Два услужливые солдатика, которые подоспели на этот случай, взяли его, погнули как надо, чтобы усадить в сани, и поезд чрез пару секунд остановился у святых ворот, или, как в Киеве говорят, у
святой брамы.
Тут не пером описать то, что начало делаться с евреем, пока дошло до конца дело: он делал поклоны и реверансы не только встречным живым инокам, но даже и стенным изображениям, которые, вероятно, производили на него свое впечатление, и все вздыхал.
Подслеповатый инок, сидевший под брамою с кропилом за чашею святой воды, покропил его, — он обтерся и пошел за своим вождем далее.
Теперь надо было уже получить доступ к митрополиту, представиться ему и ждать: чем он обрадует?
Друкарт все, конечно, обдумал, как ему исполнить возложенное на него поручение: он хотел оставить еврея где будет удобно внизу и велеть доложить митрополиту об одном себе и единолично, спокойно и последовательно изложить все дело и, насколько возможно, склонить доброго старца к состраданию к несчастному интролигатору: а там, разумеется, — что будет, то будет.
Не знаю, вышло бы хорошо или худо, если бы дело пошло таким образом, по объясненному, рассчитанному плану; но все это никуда не годилось, потому что с верхов для развязки всей этой истории учрежден был другой план.
Напоминаю, что это было в самый превосходный, погожий день.
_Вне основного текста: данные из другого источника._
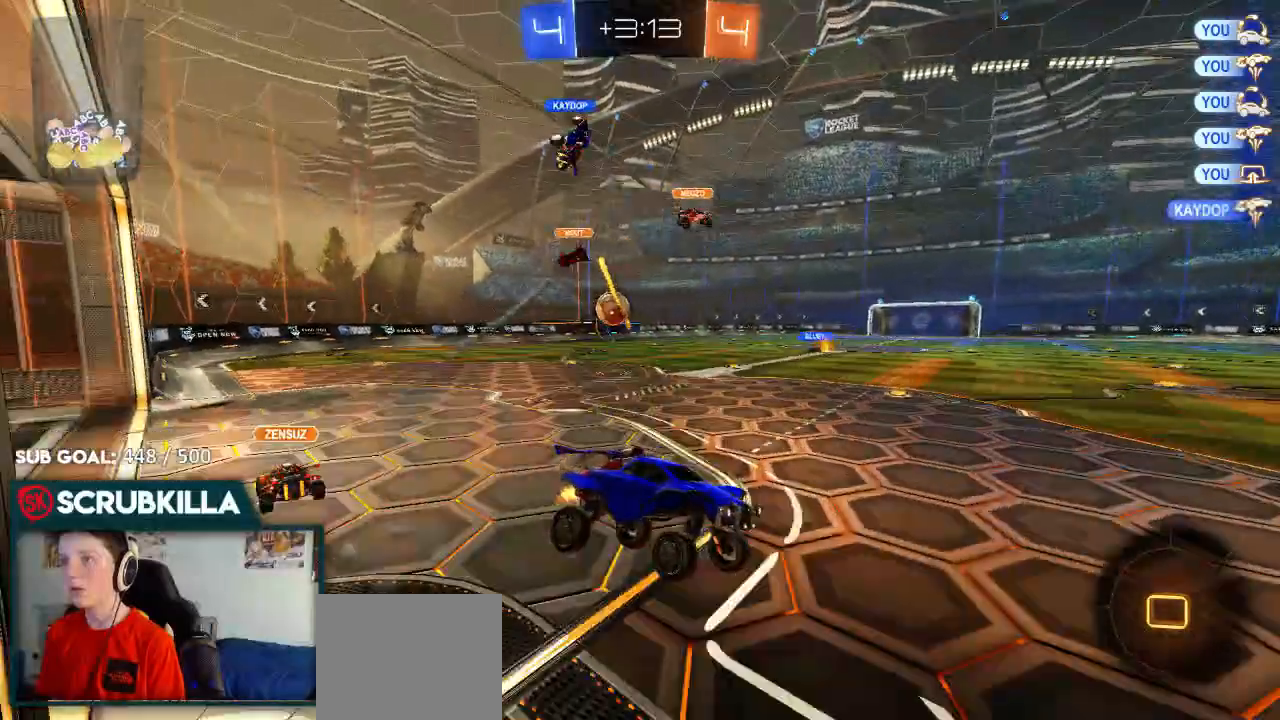
{"buttons": ["R2"], "left_stick": "left", "right_stick": "center", "events": [[133, "B", "down"], [133, "left_stick", "up-left"], [217, "left_stick", "left"], [267, "B", "up"]]}
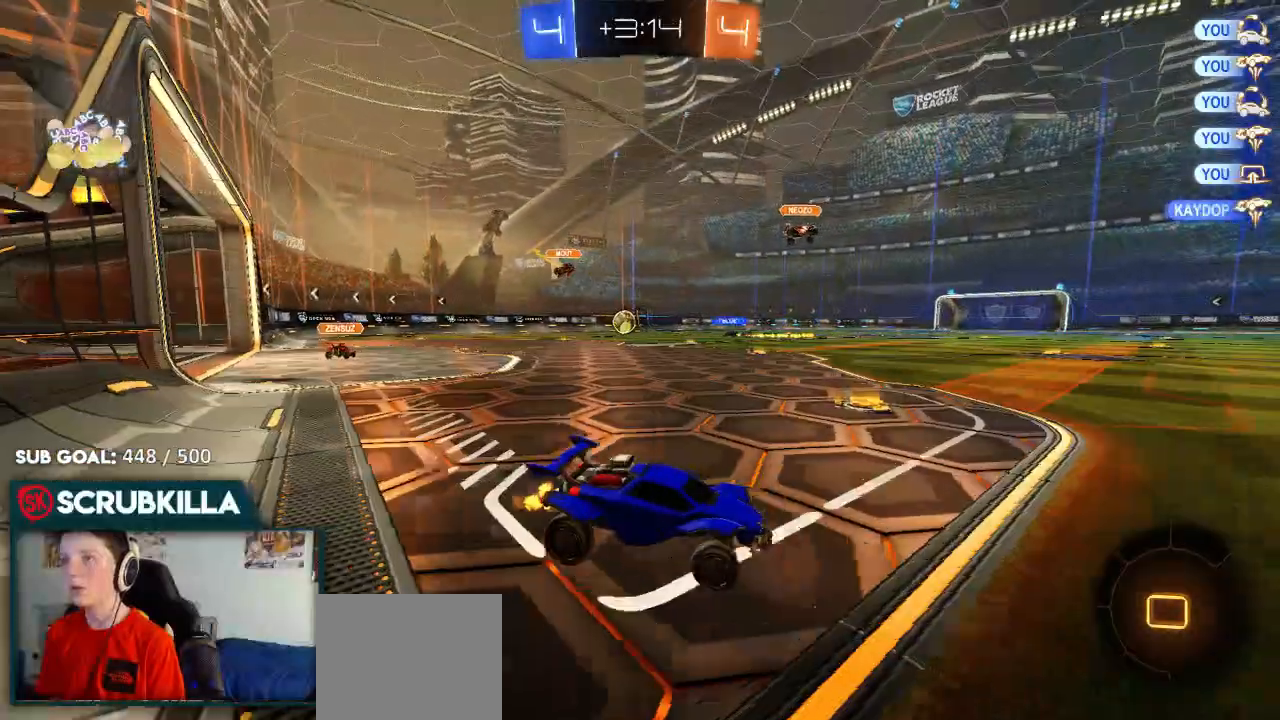
{"buttons": ["R2"], "left_stick": "left", "right_stick": "center", "events": []}
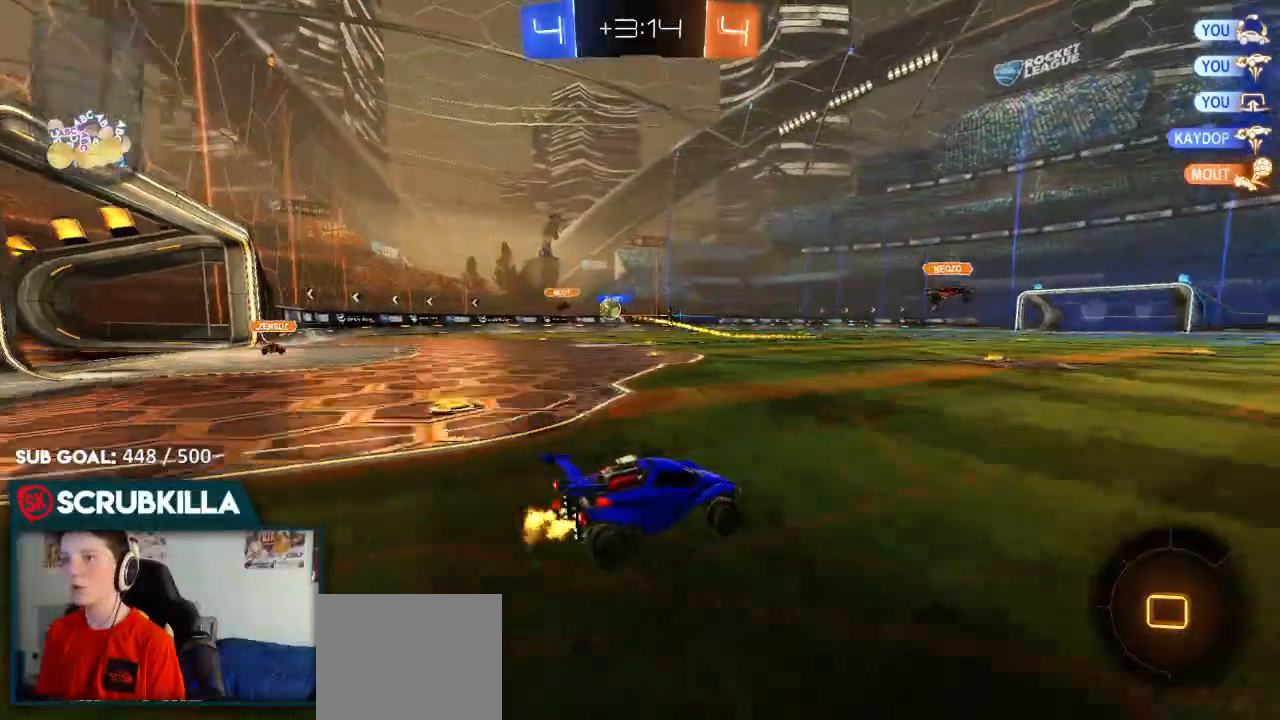
{"buttons": ["R2"], "left_stick": "right", "right_stick": "center", "events": [[400, "left_stick", "center"], [467, "left_stick", "right"]]}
Покойный владыка Филарет тогда уже был близок к закату дней и постоянно прихварывал, и даже очень мучительно и тяжко. Страдания его облегчал профессор Вл. Аф. Караваев, а еще чаще его помощник, г. Заславский, которого покойный в шутку звал «отец Заславский». Промежутки, когда он был здоровее и мог обходиться без визитов «отца Заславского», были непродолжительны и нечасты, но, однако, бывали — и тогда он бодрился и даже выходил на воздух.
Жид и его предстатель как раз попали на такой случай: не успели они, обогнув колокольню, завернуть вправо к митрополитским покоям, как увидали у дверей на помосте небольшую группу чернецов, — кажется, по рассказу, человека три или четыре, и между ними сам владыка.
Выйдя на короткое, вероятно, время вздохнуть мягким воздухом прекрасного дня, митрополит был без клобука и всяких других знаков своего сана — по-домашнему, в теплой шубке и мягеньком колпачке, но Друкарт узнал его издали и, поклонясь, подошел и начал излагать цель своего посольства.
Митрополит слушал, не обнаруживая никакого внимания и прищуривая прозрачные, тогда уже потемневшие веки своих глаз, и все смотрел на крышу одного из куполов великой церкви, по которому на угреве расположились голуби, галки и воробьи. По-видимому, его как будто очень занимали птицы, но когда Друкарт досказал ему историю — как наемщик обманул своего нанимателя, он тихонько улыбнулся и проговорил:
— Ишь ты, вор у вора дубинку украл, — и, покачав головою, опять продолжал смотреть на птичек.
— Владыко, — говорил ему между тем Друкарт, — это дело теперь в таком положении… — и он изложил все известное нам положение.
Митрополит молчал и по-прежнему вдыхал в себя воздух и смотрел на птиц.
Положение посла становилось затруднительно, — он еще рассказал что-то и умолк; владыка тоже молчал и смотрел на птичек.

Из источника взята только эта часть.